Norm Group – The group of test-takers whose scores are used to make relative interpretations of others’ test performances.

Assessment Terminology II

Educational assessment: Allows educators to make inferences about student status with respect to a curricular aim (Curr. Aim ----Represented by ----- Educational Assess.
Indicator of Educational effectiveness: Parents and other citizens seem to think that test results are it.
NCLB: the latest in a series of legislative initiatives that have transformed students’ performances on important tests into the single, most important factor in determining educational quality.
1st Lesson: understand how the proper and improper uses of test results are an indicator of educational effectiveness.
2nd lesson: Need to understand how assessment (test results) can improve the instructional process. Tests are not just a way to determine who gets the A’s in your class.
Assessment inference: = interpretation of test results = making sense out of the students’ test results
Norm-referenced tests: = nationally standardized tests (technically a test is not norm referenced, but it is the inferences or result-based interpretations that are norm-referenced.
Curricular aim = criterion = target=each set of the 500grade-level spelling words
Norm referenced interpretations: require less precise descriptions of what’s being measured (do not need clearly defined objectives)
A test created to provide: criterion referenced interpretations usually does not do a good job of providing norm-referenced inferences and vise-versa.
Categories of curricular aim: Cognitive, Psychomotor, Affective
3 steps to determine what should be measured: 1. Identify decision 2. Choose interpretation 3. Identify sources of item content 4. Determine what to measure
3 Types of decisions: selection, evaluation, instruction
Fixed Quota setting: More applicants than openings. Norm referenced interpretations (compare the 500 applicants and pick the best 100)
Requisite-skill/Knowledge: Who is qualified? Don’t want to let 25% of the students get their white coat and stethoscope if they are not qualified (Criterion-referenced)
Single most important factor: to judge educational tests are the instructional contribution those tests are likely to make. Will the assessment help teachers design and deliver better instruction?

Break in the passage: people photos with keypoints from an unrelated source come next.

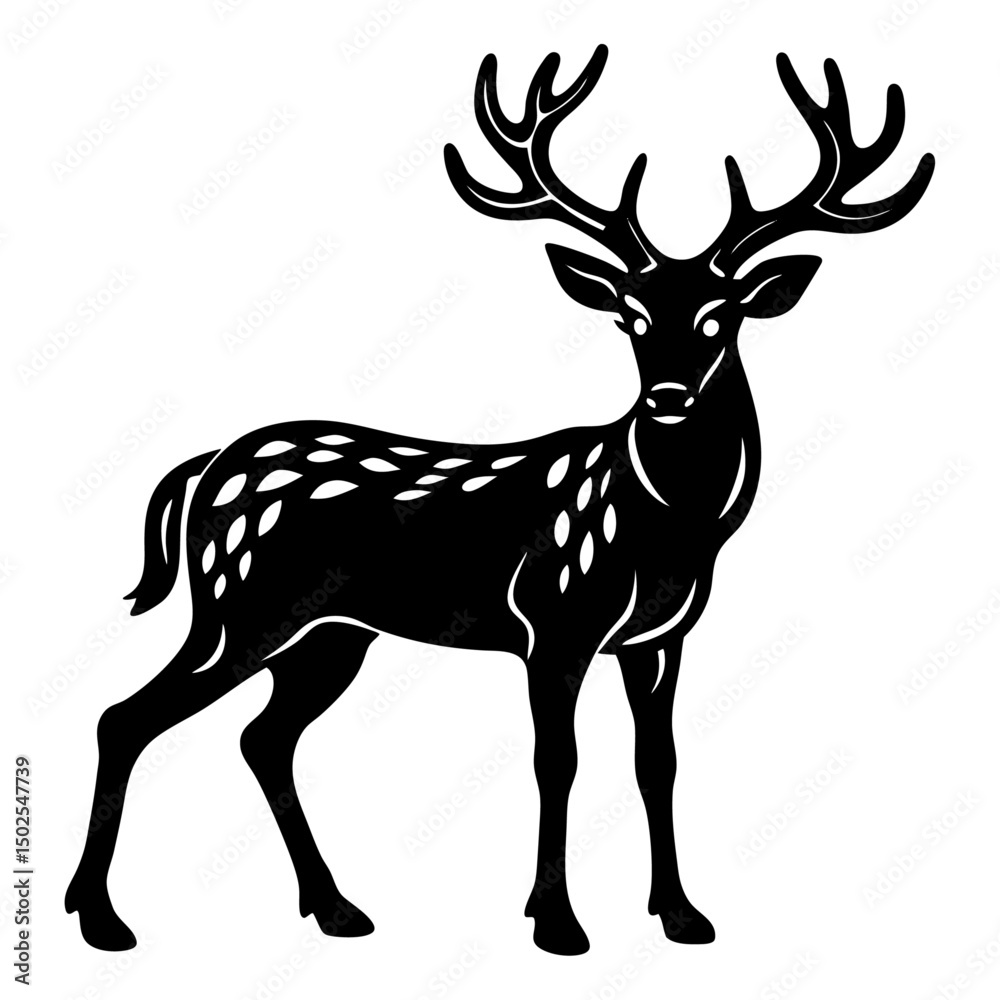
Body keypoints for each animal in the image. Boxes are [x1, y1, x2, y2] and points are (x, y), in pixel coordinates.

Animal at [66, 45, 933, 956]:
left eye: (719, 318)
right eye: (629, 317)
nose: (666, 396)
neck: (670, 529)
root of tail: (204, 468)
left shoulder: (660, 637)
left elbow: (656, 761)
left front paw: (681, 914)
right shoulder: (555, 620)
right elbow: (559, 761)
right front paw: (556, 920)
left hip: (330, 634)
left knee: (261, 739)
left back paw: (335, 908)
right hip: (240, 609)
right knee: (126, 717)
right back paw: (101, 916)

Curricular magnets: Whatever the tests measured began to occupy more importance in the curriculum.
NCLB: most recent reauthorization of ESEA (elementary & secondary education act of 1965)
Requires math & reading tests in 3-8 and 10-12
Science tests grades 3-5, 6-9, & 10-12
Select your own state standards to test
3 levels of performance – Basic, proficient, advanced
Adequate yearly progress (AYP) All children will be proficient or advanced
Types of Assessment: can impact instruction
Pre-assessments: help determine what to teach
Progress-monitoring test: decide whether to continue or cease instruction
Diploma-denial exam: teachers focus on what need to be learned
End of year final exam: help teachers decide if alterations need to be made for next year.

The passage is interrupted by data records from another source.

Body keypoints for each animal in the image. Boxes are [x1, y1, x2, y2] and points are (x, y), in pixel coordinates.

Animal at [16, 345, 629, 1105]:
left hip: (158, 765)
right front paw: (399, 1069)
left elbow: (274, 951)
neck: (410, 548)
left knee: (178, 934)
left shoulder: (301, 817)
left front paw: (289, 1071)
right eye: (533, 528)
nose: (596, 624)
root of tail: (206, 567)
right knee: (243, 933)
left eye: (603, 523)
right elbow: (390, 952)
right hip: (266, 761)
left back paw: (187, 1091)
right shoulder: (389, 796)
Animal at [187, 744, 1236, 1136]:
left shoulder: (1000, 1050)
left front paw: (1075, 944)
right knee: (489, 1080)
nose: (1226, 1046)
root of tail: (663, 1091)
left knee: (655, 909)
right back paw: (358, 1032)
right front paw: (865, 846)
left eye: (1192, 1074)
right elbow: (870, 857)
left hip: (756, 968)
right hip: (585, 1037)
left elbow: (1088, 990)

NCLB assessments: teachers will try to use instructional approaches that lead to AYP.
Instruction – influenced instruction: Curriculum was determined, instruction was planned and after instruction was delivered, then assessment took place (Traditional method)

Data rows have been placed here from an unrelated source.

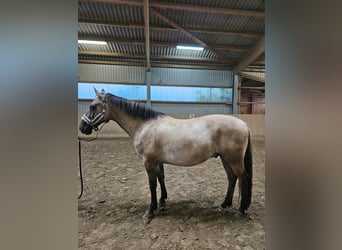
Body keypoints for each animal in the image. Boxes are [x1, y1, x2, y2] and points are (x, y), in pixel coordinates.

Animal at [79, 89, 252, 222]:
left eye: (92, 106)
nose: (82, 127)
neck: (145, 125)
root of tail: (243, 124)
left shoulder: (148, 162)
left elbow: (152, 184)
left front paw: (150, 211)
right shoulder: (157, 161)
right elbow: (161, 178)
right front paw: (162, 201)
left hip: (234, 160)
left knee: (243, 177)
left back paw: (241, 209)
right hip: (225, 158)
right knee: (232, 178)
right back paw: (225, 205)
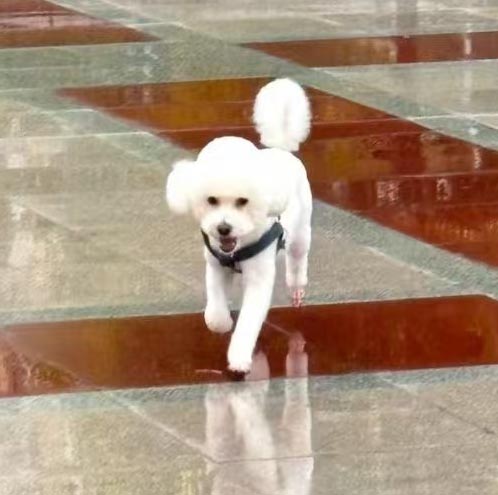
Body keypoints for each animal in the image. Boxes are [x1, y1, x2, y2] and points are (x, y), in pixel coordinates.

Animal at [165, 78, 312, 372]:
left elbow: (249, 321)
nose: (224, 228)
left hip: (302, 229)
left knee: (297, 257)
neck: (236, 248)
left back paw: (297, 288)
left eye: (243, 201)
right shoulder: (215, 266)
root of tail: (280, 150)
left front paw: (241, 359)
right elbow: (214, 312)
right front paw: (222, 324)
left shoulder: (259, 277)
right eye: (211, 200)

Assessment – Influenced instruction: Curriculum, Assessment, instruction
Professional ethics guideline: no test-preparation practice should violate the ethical norms of the education profession.
Teachers have an ethical responsibility to serve as models of moral behavior for children
Educational Defensibility Guideline: No test preparation practice should increase students’ test scores without simultaneously increasing students’ mastery of the curricular aim being assessed.
Validity: the accuracy of the inferences or interpretations that are made based on students’ performances on measurement devices.
Relationship between validity and reliability: In order for a test to be valid, it needs to be reliable, but just because a test is reliable, does not guarantee the validity of the inferences made. (Vocab. test is reliable, but doesn’t show any results as far as ability to pole vault.)